親友シン・フンボクの死の真相に迫っていた世子イ・ソンでしたが、事態はとんでもない方向へ転がり始めます。なんと、師であるパク・ムンスからフンボクの遺体を井戸に捨てたのは私だという衝撃の告白を聞かされるのです。ソンがその言葉の意味を理解する間もなく、役人たちがなだれ込み、今度はソン自身が殺人容疑で逮捕されてしまいました。
父である王ヨンジョが自ら主宰する尋問の場で、ソンは厳しい追及を受けます。なぜ死んだ男の家に行ったのかと問われ、ソンはフンボク殺しの黒幕を追っていたと正直に答えます。そして、その黒幕は誰かとヨンジョに詰め寄られると、ソンの頭の中では恐ろしい光景が繰り広げられました。
(ここからソンの想像シーン)ソンは立ち上がり、居並ぶ重臣たちの中からキム・テクを指さし、犯人はお前だ!と告発します。しかし、ヨンジョが動機を問うと、今度はソンは父である王に向き直り、ならば父上なのですか?と問い詰めるのです。フンボクが書き写した秘密文書盟約を突きつけられ、ヨンジョはなすすべなく崩れ落ちるのでした…。
ハッと我に返ったソン。あまりに危険すぎる真実を口にすることをためらい、答えられないと口を閉ざしてしまいます。その態度に激怒したヨンジョは、現場から見つかったソンの短刀を証拠として突きつけ、なんと実の息子であるソンを牢獄へ送るよう命じるのです。父の非情な命令に、ソンはキム・テクを睨みつけることしかできませんでした。
牢獄に入れられたソンは、フンボクが残した盟約の写しを改めて読み解きます。そこには、キム・テクをはじめとする老論(ノロン)派の重臣たちが、ヨンジョを王位に就けるために交わした誓いが記されていました。ソンは、父がこの陰謀を知っていたのか、という底知れぬ疑念に苛まれます。
一方、ソンの師パク・ムンスは、各方面から板挟み状態に。ヨンジョからは息子を助けたければ盟約を渡せと脅され、さらには無実のチョルチュを犯人に仕立て上げろとまで命じられます。老論派だけでなく、味方であるはずの少論(ソロン)派からも盟約を狙われ、まさに八方塞がり。

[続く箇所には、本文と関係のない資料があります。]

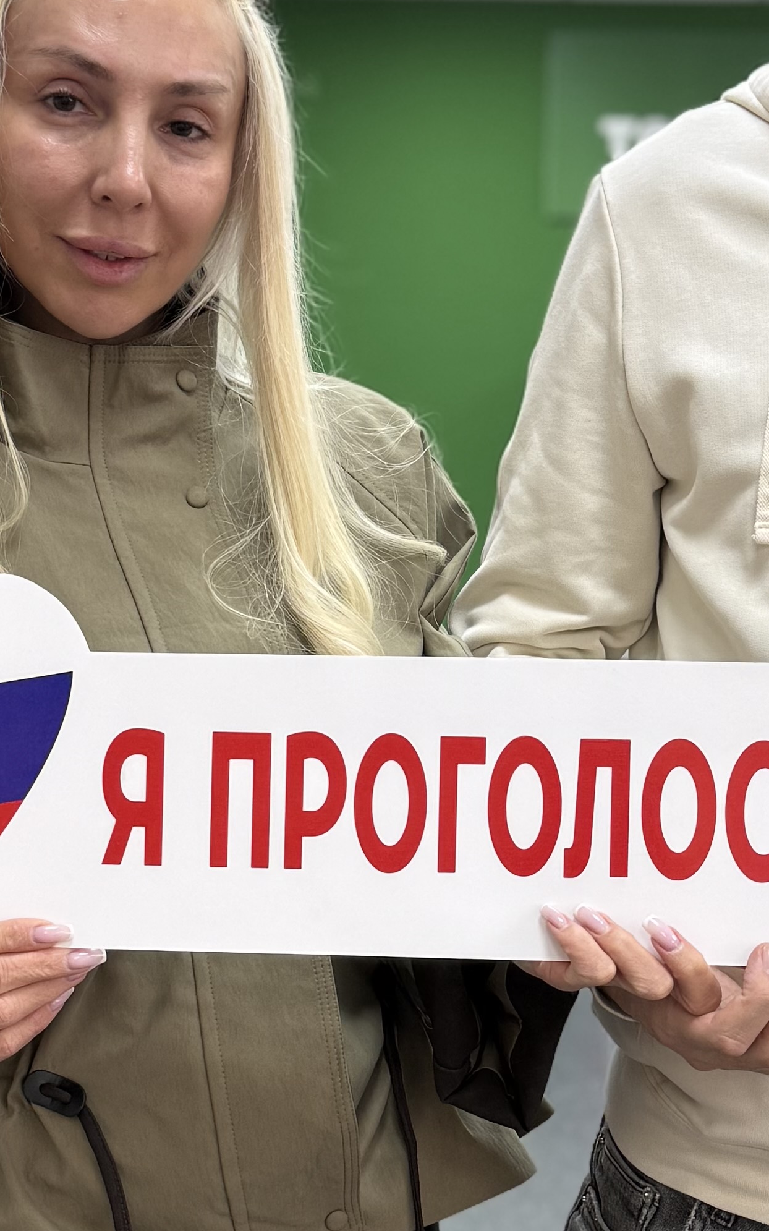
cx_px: 404
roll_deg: -1.3
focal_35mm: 73
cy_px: 812
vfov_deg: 28.1
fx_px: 2448
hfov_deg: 17.8
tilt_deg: -7.8
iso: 80
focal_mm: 6.76
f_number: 1.78
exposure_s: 1/100
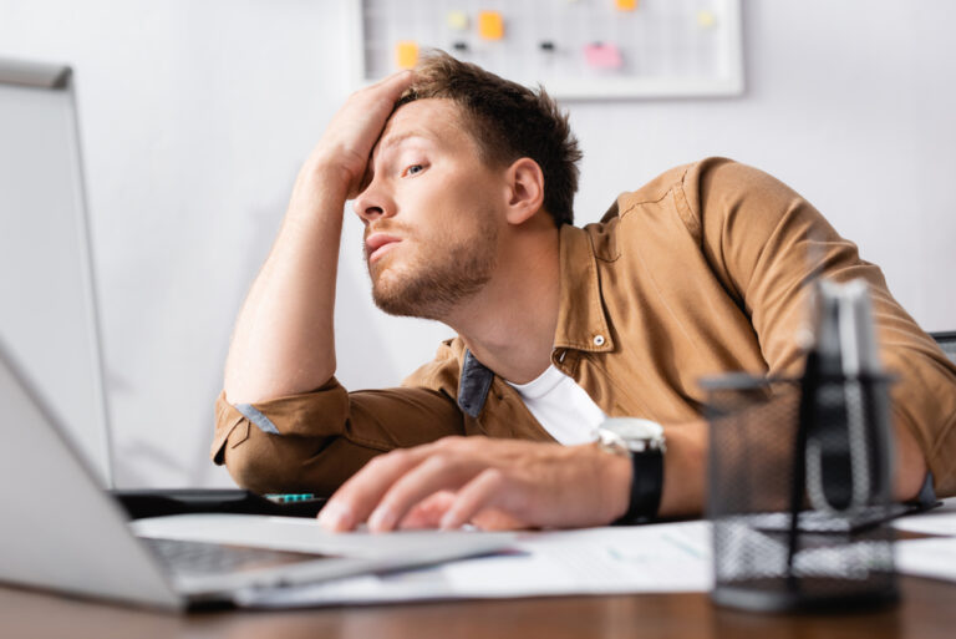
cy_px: 320
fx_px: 1328
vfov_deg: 27.0
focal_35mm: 50
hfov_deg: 39.6
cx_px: 478
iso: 200
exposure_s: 1/200
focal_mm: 50
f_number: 4
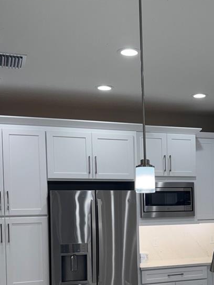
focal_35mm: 53
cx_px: 186
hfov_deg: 26.8
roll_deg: -0.4
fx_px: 436
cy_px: 215
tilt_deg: +0.6
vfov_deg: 35.3
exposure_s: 1/163
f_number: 1.78
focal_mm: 6.76
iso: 100
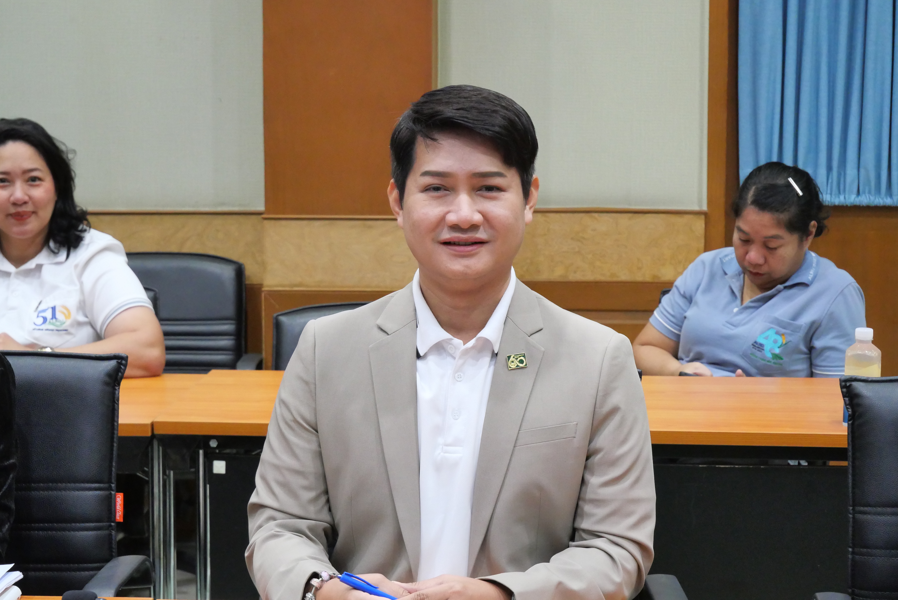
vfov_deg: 15.0
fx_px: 2271
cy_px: 300
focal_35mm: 91
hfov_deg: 22.4
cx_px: 449
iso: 3200
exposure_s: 1/60
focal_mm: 44
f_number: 5.6
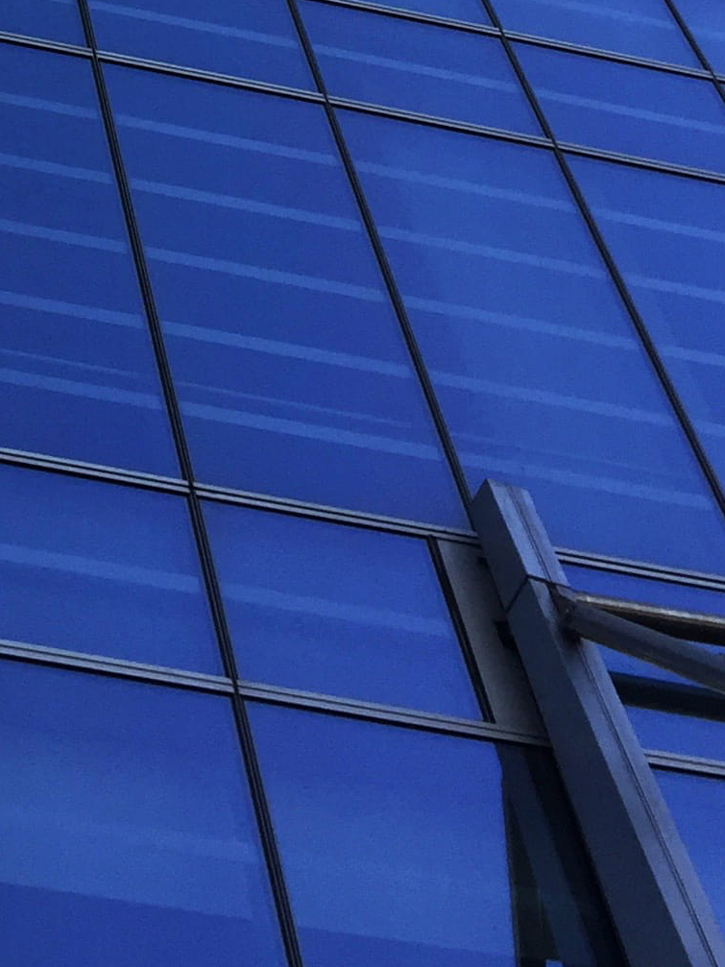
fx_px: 2626
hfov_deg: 15.2
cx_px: -148
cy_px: -596
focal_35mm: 94
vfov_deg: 18.0
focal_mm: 4.15
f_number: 2.2
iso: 32
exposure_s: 1/1014
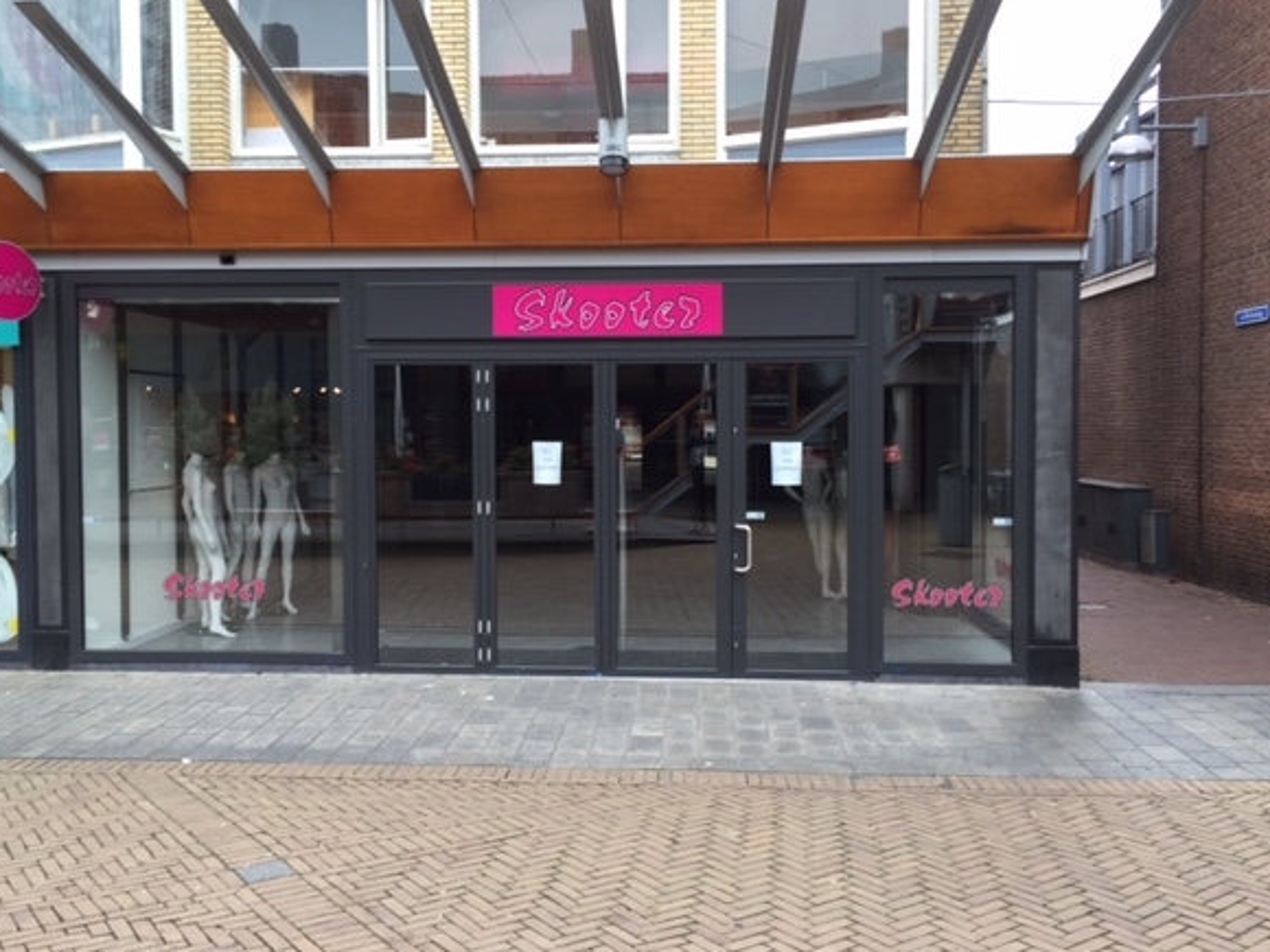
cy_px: 457
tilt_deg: -0.2
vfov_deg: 44.2
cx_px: 602
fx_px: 1174
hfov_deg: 56.8
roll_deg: -0.3
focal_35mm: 32
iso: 32
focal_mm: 4.15
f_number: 2.2
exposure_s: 1/100
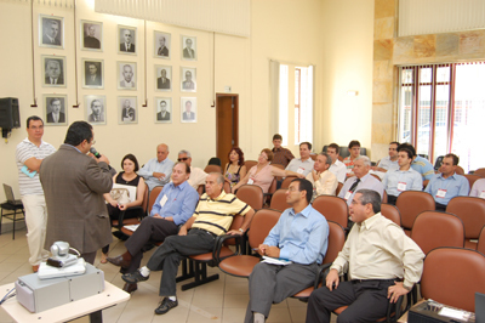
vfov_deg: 39.9
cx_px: 242
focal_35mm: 33
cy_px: 162
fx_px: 444
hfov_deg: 57.3
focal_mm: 22
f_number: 5
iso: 400
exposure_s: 1/100
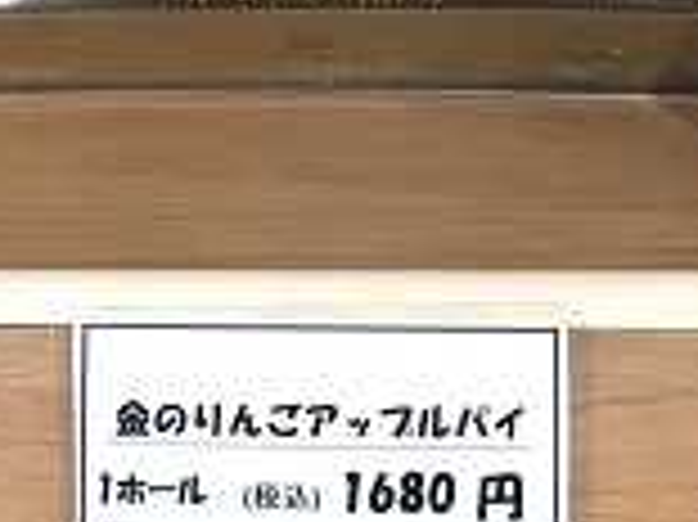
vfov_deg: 10.4
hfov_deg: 15.2
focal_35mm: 130
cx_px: 297
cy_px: -536
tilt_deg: -5.2
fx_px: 2619
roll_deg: +0.0
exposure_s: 1/30
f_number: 1.8
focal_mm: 3.99
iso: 40
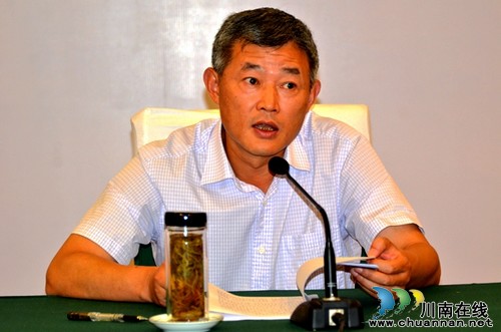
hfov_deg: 11.3
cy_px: 166
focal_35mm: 183
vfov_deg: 7.5
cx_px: 250
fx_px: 2541
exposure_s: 1/60
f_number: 5.6
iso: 640
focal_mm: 122
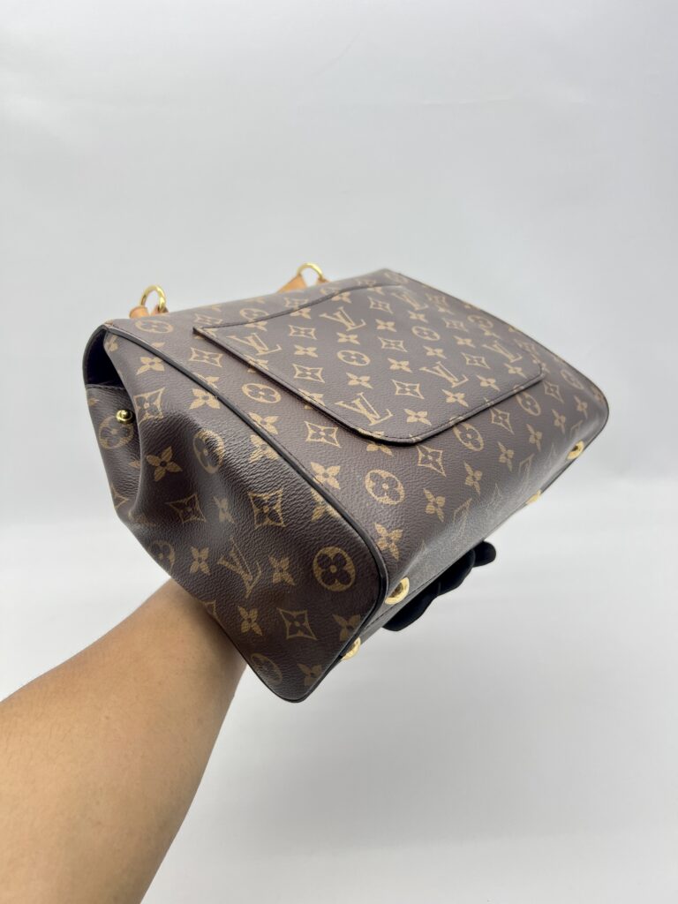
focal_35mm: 26
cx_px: 339
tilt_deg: -23.6
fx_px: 679
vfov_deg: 67.3
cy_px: 452
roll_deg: +1.4
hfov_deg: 53.1
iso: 40
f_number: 1.5
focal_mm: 5.7
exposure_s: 1/100
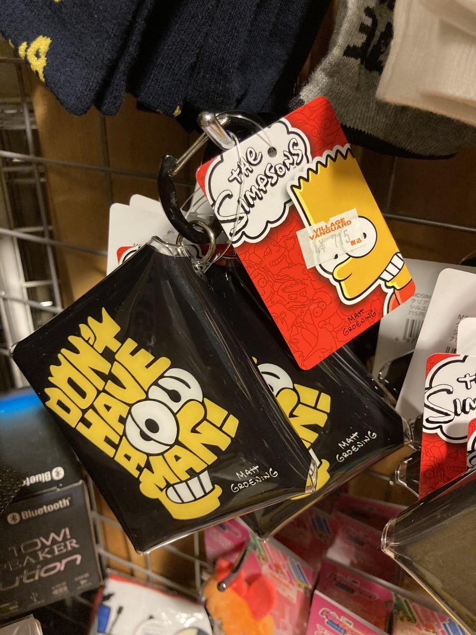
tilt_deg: -30.4
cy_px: 318
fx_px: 513
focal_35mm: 28
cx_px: 238
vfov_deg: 63.4
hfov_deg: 49.7
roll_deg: -2.1
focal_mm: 3.99
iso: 250
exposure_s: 1/33
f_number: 1.8
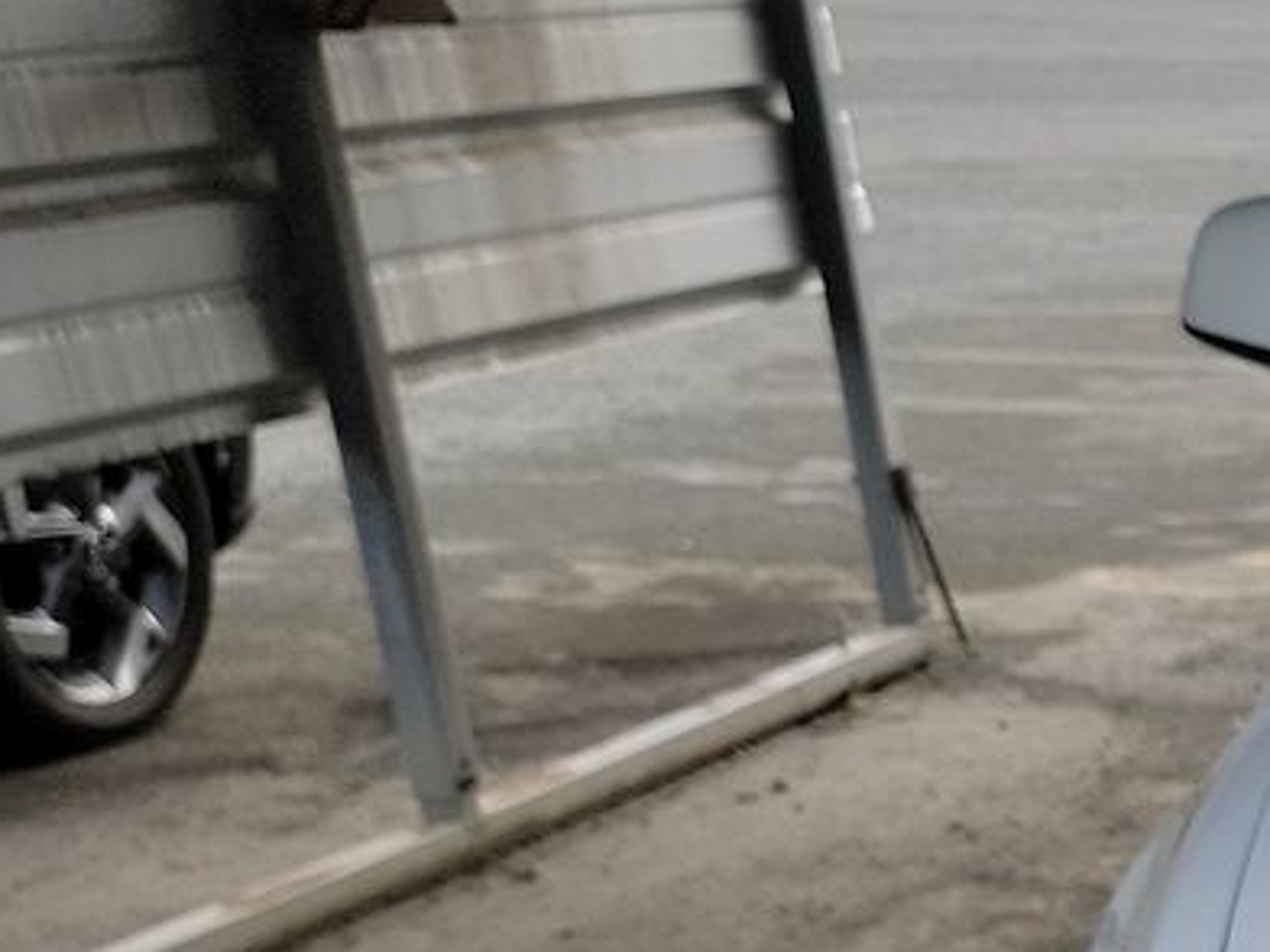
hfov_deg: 15.7
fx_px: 3595
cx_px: 2572
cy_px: 1198
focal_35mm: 98
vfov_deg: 14.5
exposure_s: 1/284
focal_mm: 6.7
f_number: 1.8
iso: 50
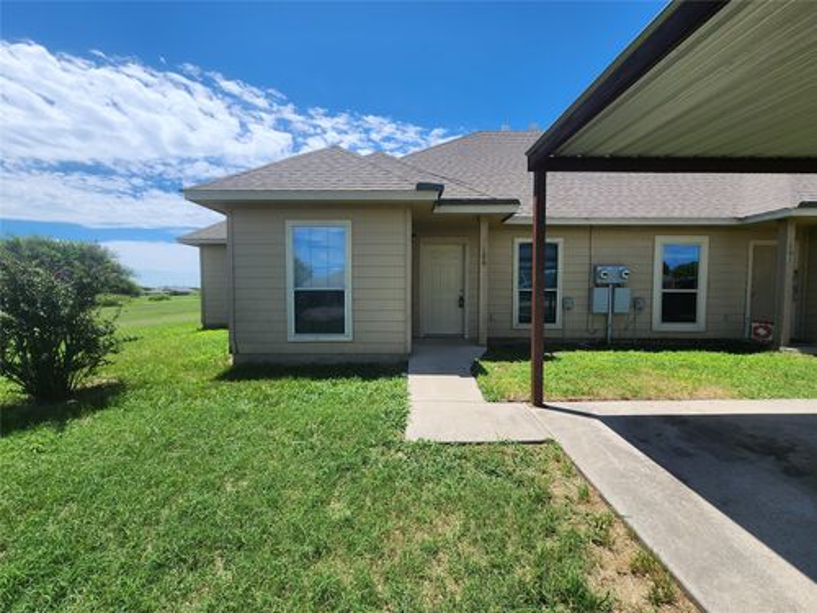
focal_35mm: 13
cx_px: 408
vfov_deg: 89.9
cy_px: 306
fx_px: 307
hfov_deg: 106.2
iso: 50
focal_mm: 2.2
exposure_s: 1/2259
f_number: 2.2
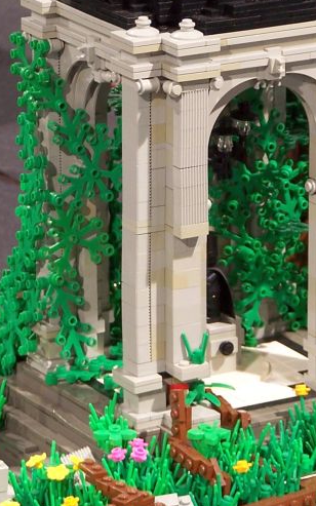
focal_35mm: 282
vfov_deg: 7.4
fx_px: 3887
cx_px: 171
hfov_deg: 4.7
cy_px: 190
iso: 80
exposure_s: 1/2
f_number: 3.2
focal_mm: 21.2
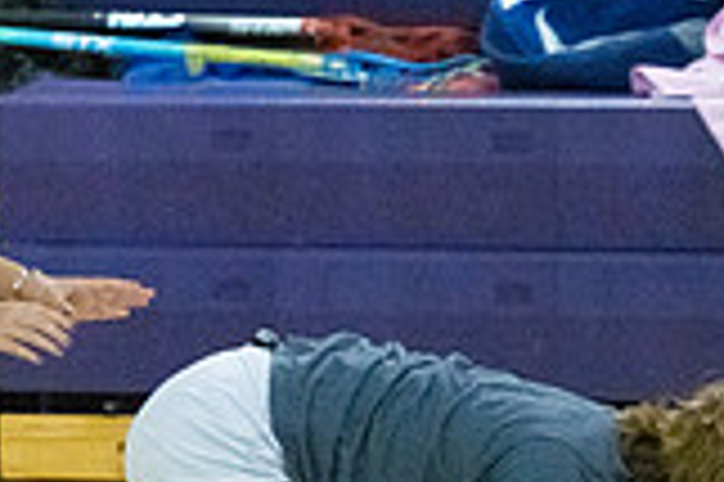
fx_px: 9061
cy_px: 264
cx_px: -373
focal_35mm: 451
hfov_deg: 4.5
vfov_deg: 3.0
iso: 6400
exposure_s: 1/640
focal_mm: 125
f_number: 4.5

そんな中、事態を打開しようと動いたのは、ソンの妻ヘギョングンでした。彼女はなんと、事件の鍵を握るソ・ジダムを誘拐同然の方法で保護していたのです。そして、まだ幼い息子イ・サン(後の正祖)を連れ、王宮の中庭でひざまずき、夫の再審をヨンジョに涙ながらに訴え始めます。
王の孫と私は、ここを墓場とします!
ヘギョングンの悲痛な叫びが王宮に響き渡る中、ソンは彼女とジダムの身を案じます。証拠不十分でジダムが罰せられる危険性を考え、焦りを隠せません。妻の覚悟、父の狂気、そして敵の陰謀が渦巻く中、ソンは絶体絶命の窮地から抜け出すことができるのでしょうか。
『秘密の扉』第9話の感想
今回は、各キャラクターの思惑が激しくぶつかり合い、物語が大きく動いた回でした。特に印象的だったのは、これまで気丈ながらも一歩引いていたヘギョングンの変貌です。夫を救うため、そして自らの未来を守るために、ジダムを保護し、幼い息子を連れて王に直訴するという大胆な行動には驚かされました。彼女の内に秘めた強い意志と覚悟が表に出てきた瞬間であり、今後の展開の鍵を握る人物になることを予感させます。
また、ヨンジョ王の父親としての苦悩と、権力者としての非情さが入り混じった狂気には、見ていて胸が苦しくなりました。息子を救いたい気持ちと、王座を守るためなら息子すら駒として使う冷徹さ。その二面性が、この親子の悲劇をより一層深くしています。イ・ソン、パク・ムンス、キム・テク、そしてヘギョングン、それぞれの正義と立場が複雑に絡み合い、誰が敵で誰が味方なのか、一筋縄ではいかない重厚な人間ドラマが繰り広げられました。